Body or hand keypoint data
··········
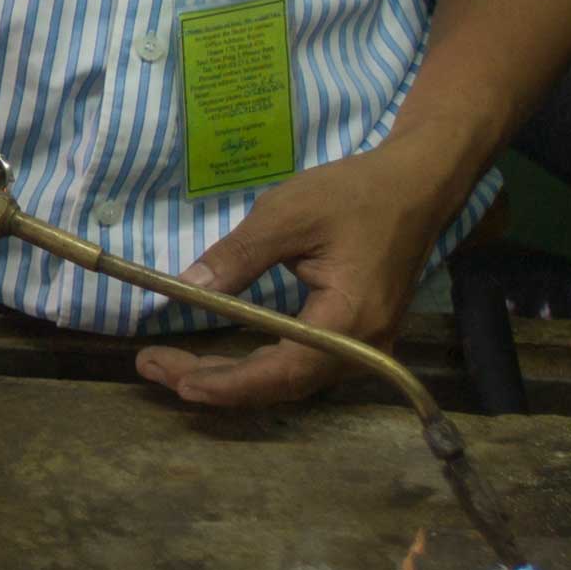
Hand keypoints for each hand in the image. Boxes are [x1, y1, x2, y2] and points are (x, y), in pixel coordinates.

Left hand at [133, 122, 474, 408]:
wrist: (417, 183)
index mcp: (348, 321)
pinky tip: (220, 358)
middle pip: (280, 385)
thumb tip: (187, 286)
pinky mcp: (356, 337)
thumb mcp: (289, 214)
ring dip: (231, 377)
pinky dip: (257, 366)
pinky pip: (300, 365)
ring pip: (288, 381)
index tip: (175, 379)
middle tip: (153, 367)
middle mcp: (361, 348)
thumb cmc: (356, 193)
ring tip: (174, 366)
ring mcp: (363, 347)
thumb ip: (239, 255)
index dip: (225, 382)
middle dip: (214, 381)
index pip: (280, 372)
··········
## Instructions for the task
Respond with only the number of lines above that include the string "pinky".

## Response
4